大数据量分页优化
有如下表(innodb引擎), sql语句在笔记中,
给定日照市,查询子地区, 且查询子地区的功能非常频繁,
如何优化索引及语句?
+------+-----------+------+
| id | name | pid |
+------+-----------+------+
| .... | .... | .... |
| 1584 | 日照市 | 1476 |
| 1586 | 东港区 | 1584 |
| 1587 | 五莲县 | 1584 |
| 1588 | 莒县 | 1584 |
+------+-----------+------+
1: 不加任何索引,自身连接查询
mysql> explain select s.id,s.name from it_area as p inner join it_area as s on p.id=s.pid where p.name='日照市' \G
*************************** 1. row ***************************
id: 1
select_type: SIMPLE
table: p
type: ALL
possible_keys: NULL
key: NULL
key_len: NULL
ref: NULL
rows: 3263
Extra: Using where
*************************** 2. row ***************************
id: 1
select_type: SIMPLE
table: s
type: ALL
possible_keys: NULL
key: NULL
key_len: NULL
ref: NULL
rows: 3263
Extra: Using where; Using join buffer
2 rows in set (0.00 sec)

→ 任务
接着最后一行，把这篇关于地区表子地区查询索引优化的文字续写下去。 下列数据出自另一来源。

→ 数据
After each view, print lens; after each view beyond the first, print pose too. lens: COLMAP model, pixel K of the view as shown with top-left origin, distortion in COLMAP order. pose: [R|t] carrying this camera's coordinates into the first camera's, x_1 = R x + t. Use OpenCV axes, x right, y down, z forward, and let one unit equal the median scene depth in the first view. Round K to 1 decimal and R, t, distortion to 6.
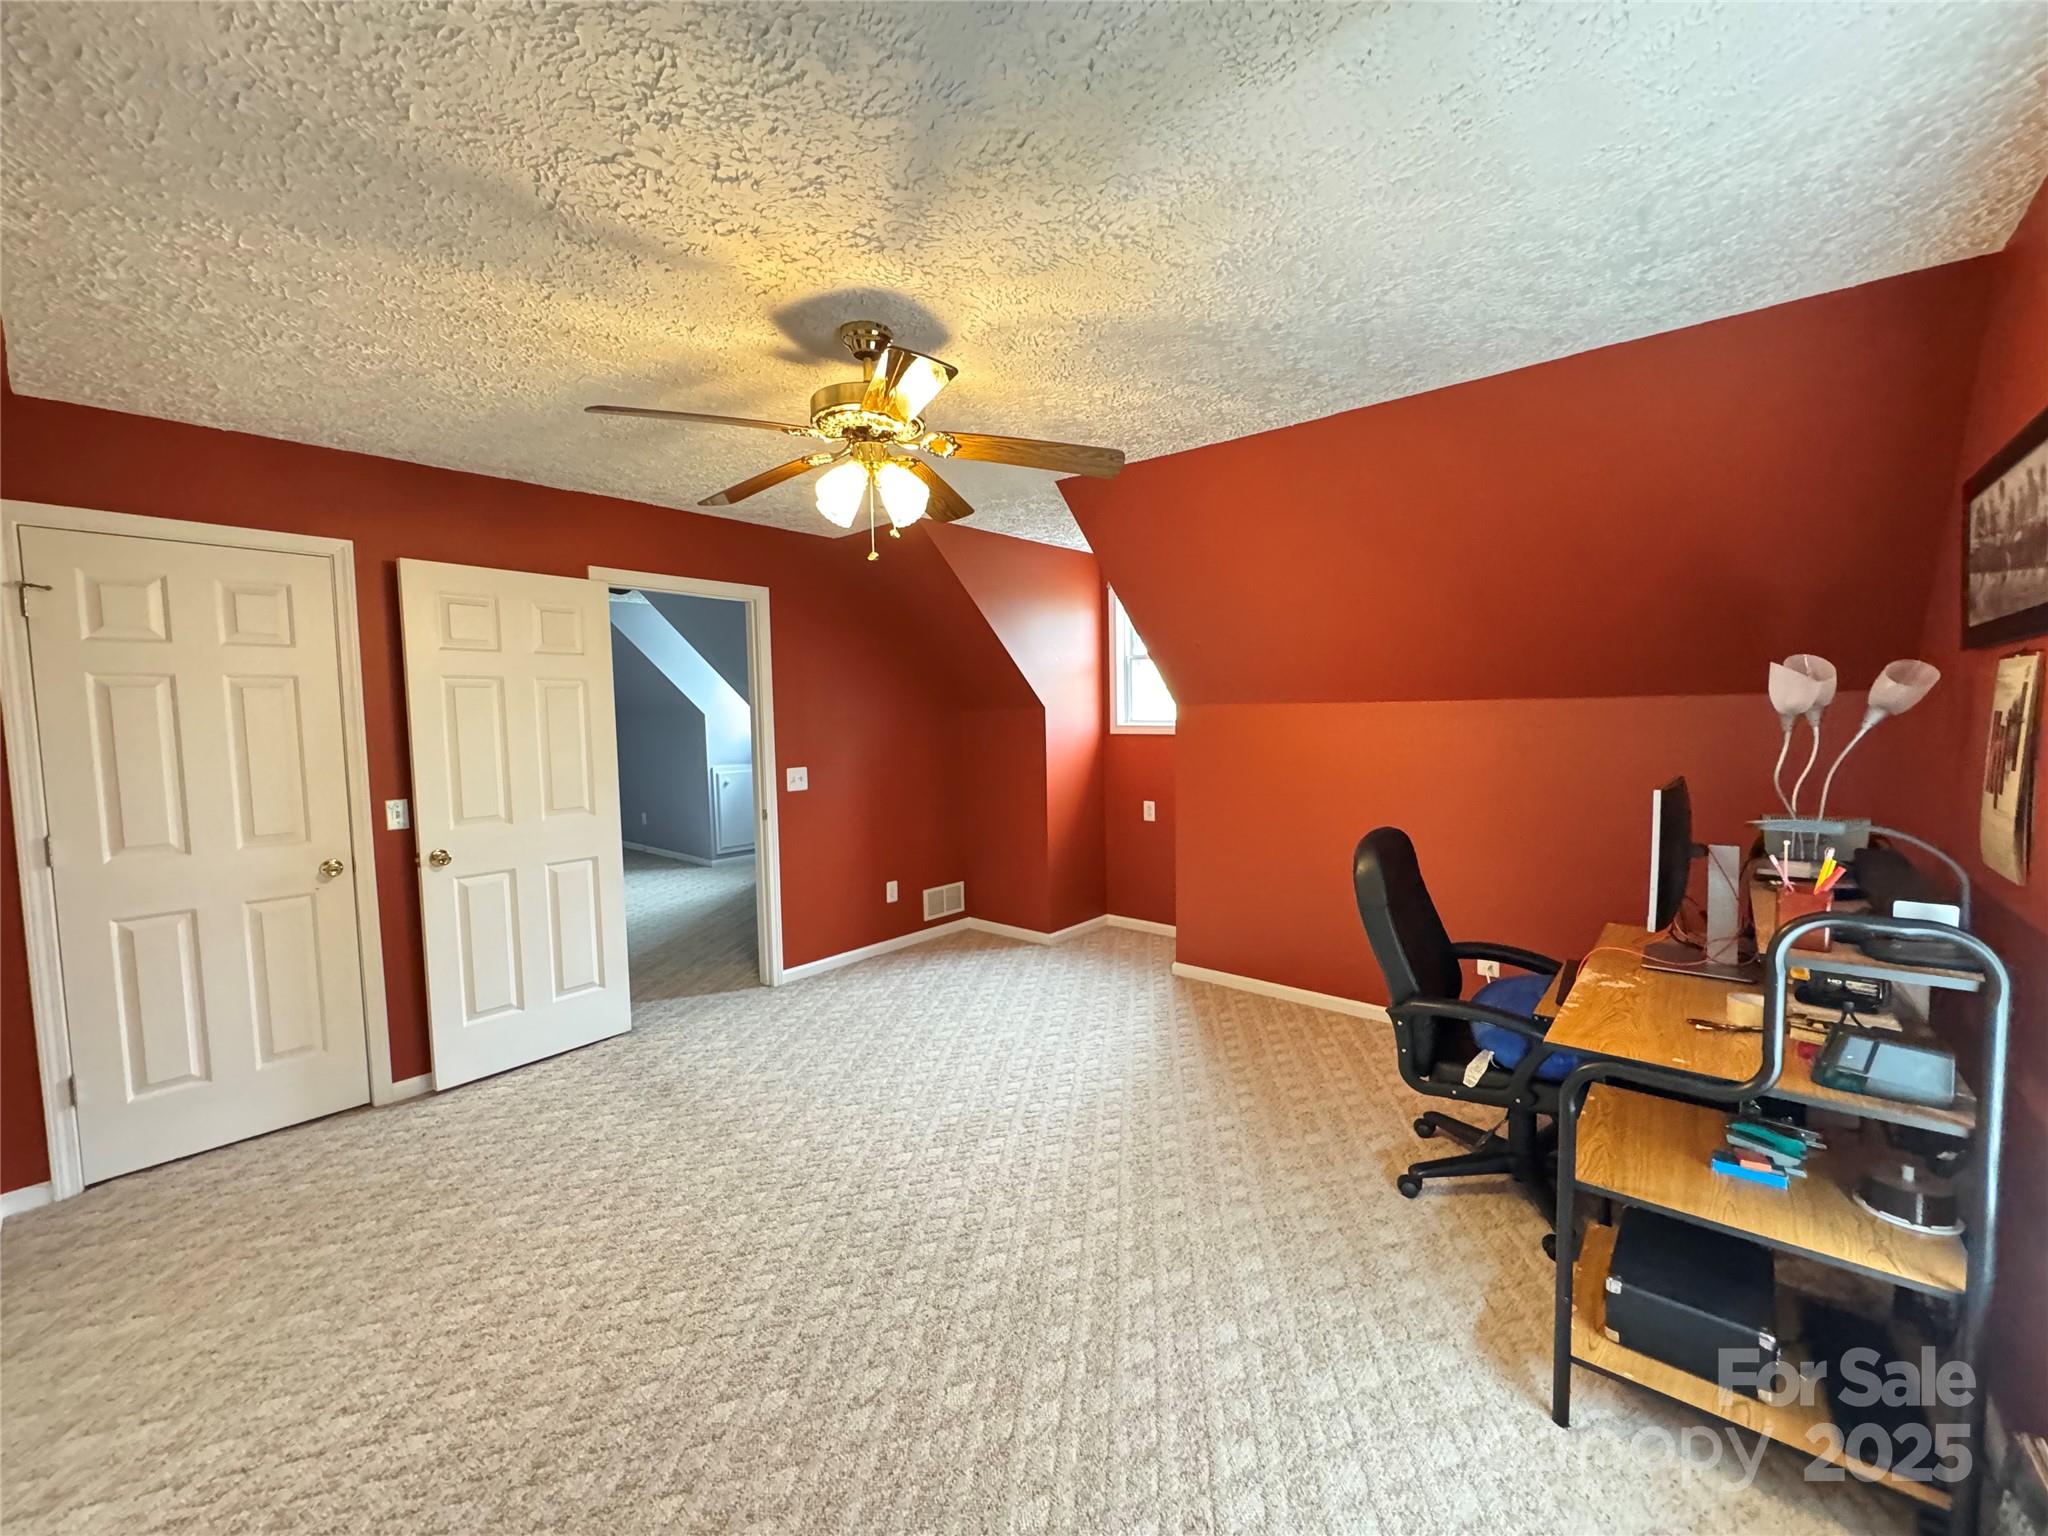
lens RADIAL K [[821.9, 0, 1020.0], [0, 821.9, 767.7], [0, 0, 1]] dist [-0.000214, 0.000023]
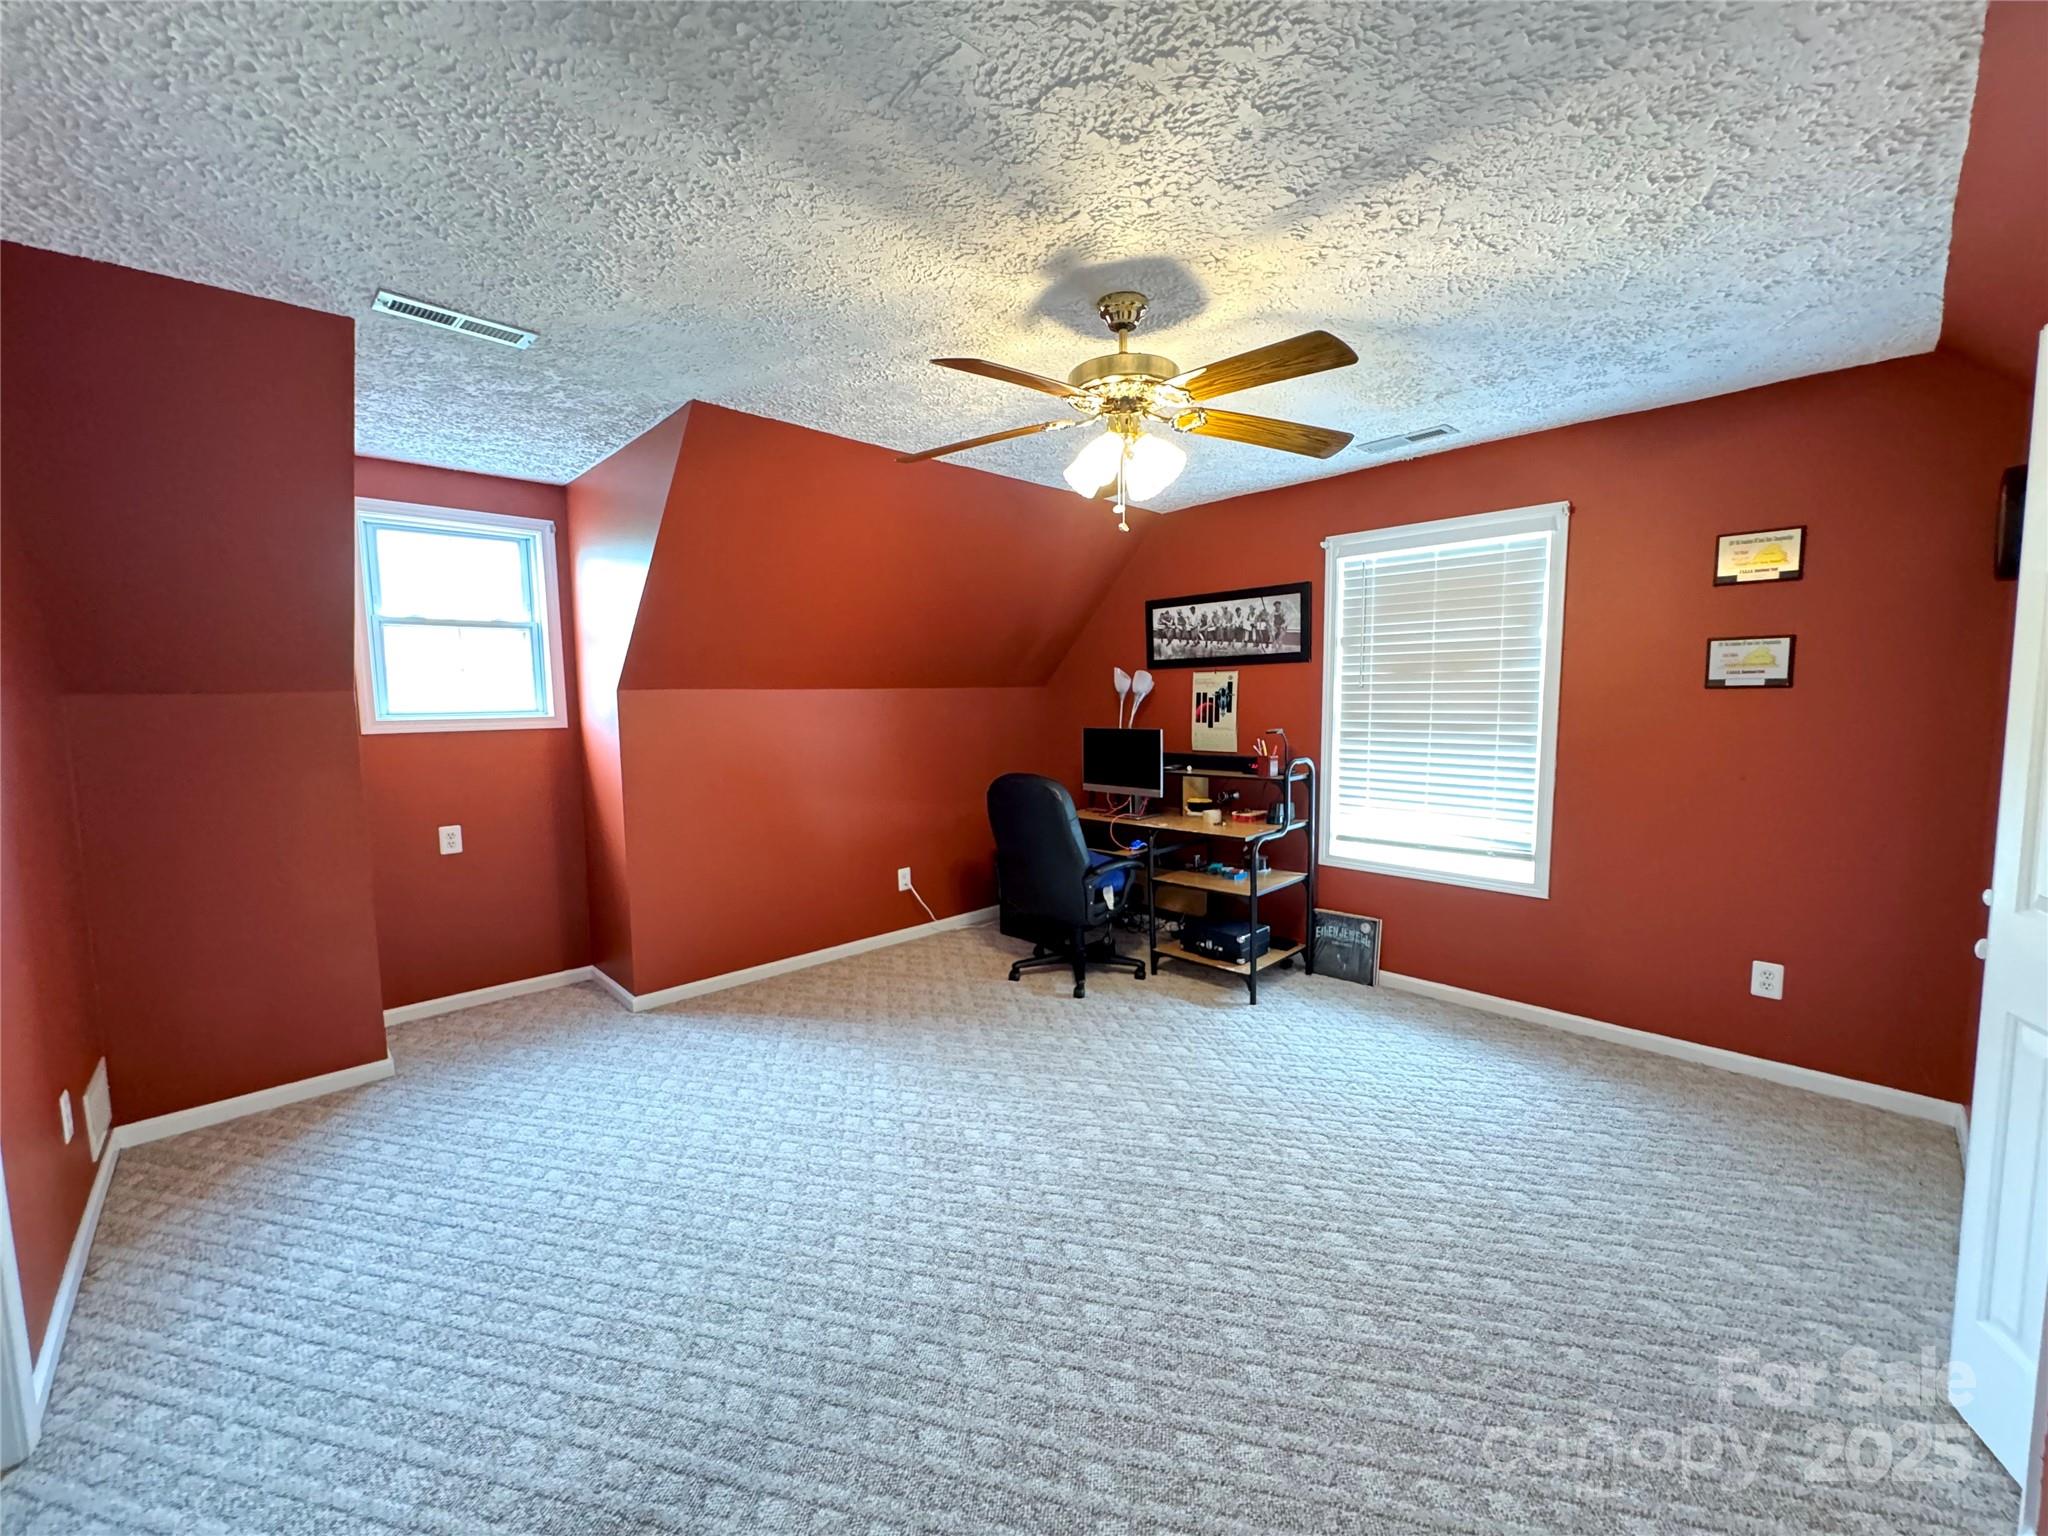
lens RADIAL K [[821.9, 0, 1033.9], [0, 821.9, 771.7], [0, 0, 1]] dist [-0.000214, 0.000023]
pose [[0.076025, -0.079180, 0.993957, -0.841364], [0.080492, 0.994076, 0.073033, -0.028195], [-0.993852, 0.074453, 0.081948, 0.725359]]
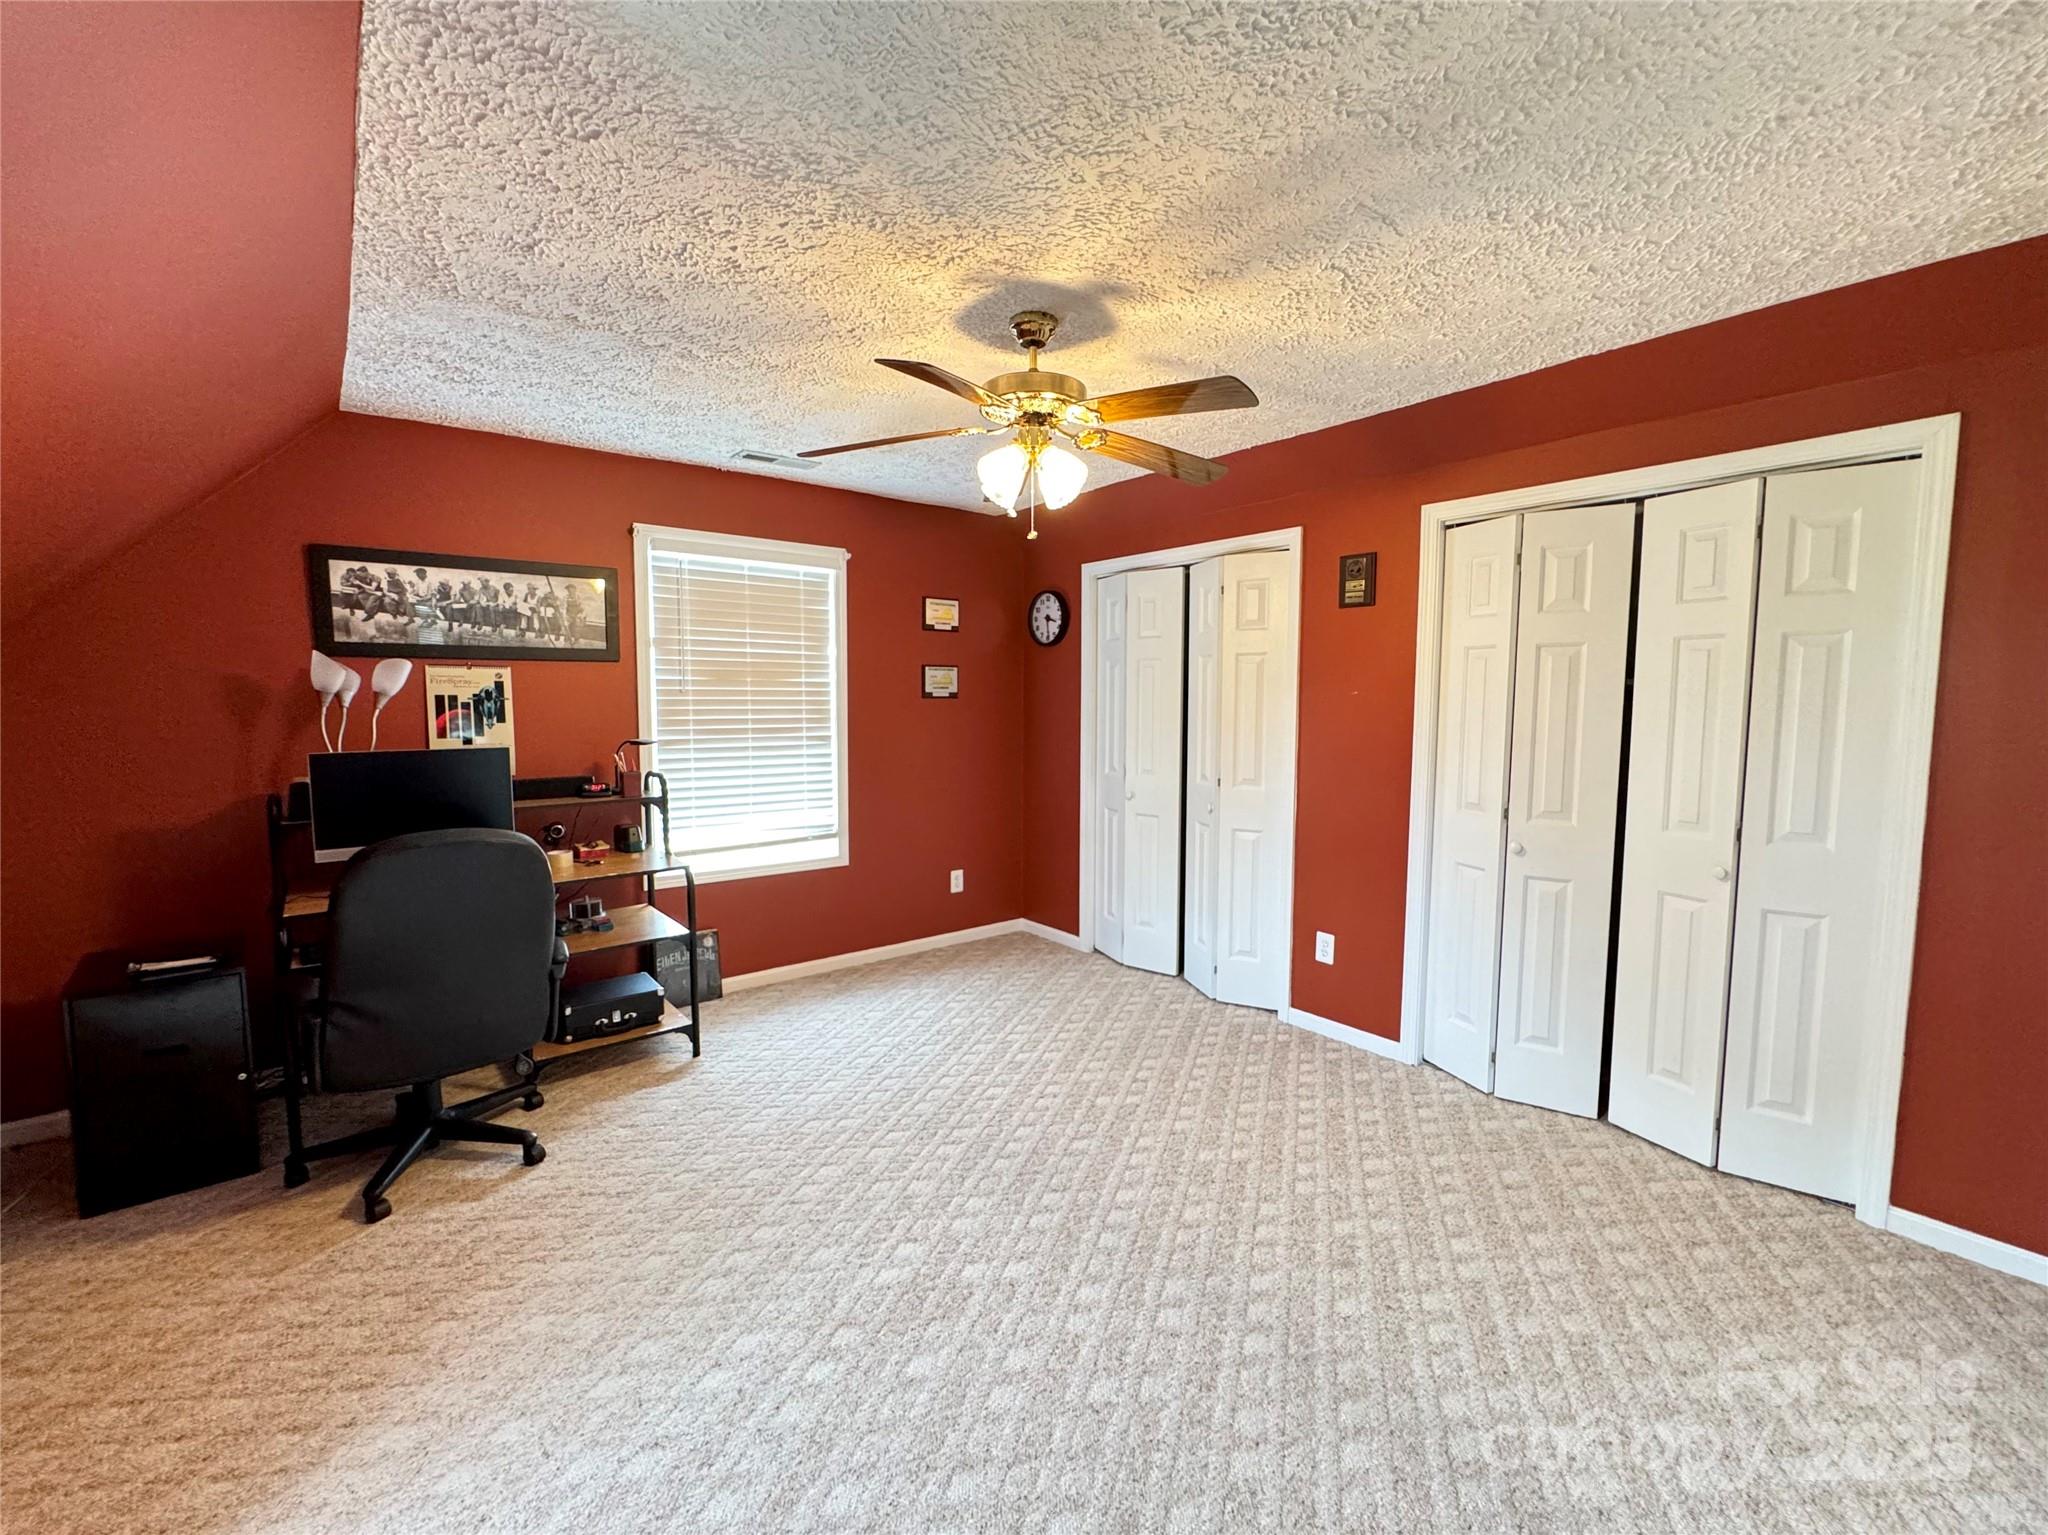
lens RADIAL K [[851.6, 0, 1034.7], [0, 851.6, 768.6], [0, 0, 1]] dist [-0.002326, 0.000258]
pose [[-0.986648, 0.001203, 0.162864, -0.247002], [0.025422, 0.988854, 0.146705, -0.083234], [-0.160873, 0.148887, -0.975681, 1.458306]]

→ 答复
2: 给name加索引
mysql> explain select s.id,s.name from it_area as p inner join it_area as s on p.id=s.pid where p.name='日照市' \G
*************************** 1. row ***************************
id: 1
select_type: SIMPLE
table: p
type: ref
possible_keys: name
key: name
key_len: 93
ref: const
rows: 1
Extra: Using where
*************************** 2. row ***************************
id: 1
select_type: SIMPLE
table: s
type: ALL
possible_keys: NULL
key: NULL
key_len: NULL
ref: NULL
rows: 3243
Extra: Using where; Using join buffer
2 rows in set (0.00 sec)
3: 在Pid上也加索引
mysql> explain select s.id,s.name from it_area as p inner join it_area as s on p.id=s.pid where p.name='日照市' \G
*************************** 1. row ***************************
id: 1
select_type: SIMPLE
table: p
type: ref
possible_keys: name
key: name
key_len: 93
ref: const
rows: 1
Extra: Using where
*************************** 2. row ***************************
id: 1
select_type: SIMPLE
table: s
type: ref
possible_keys: pid
key: pid
key_len: 5
ref: big_data.p.id
rows: 4
Extra: Using where
2 rows in set (0.00 sec)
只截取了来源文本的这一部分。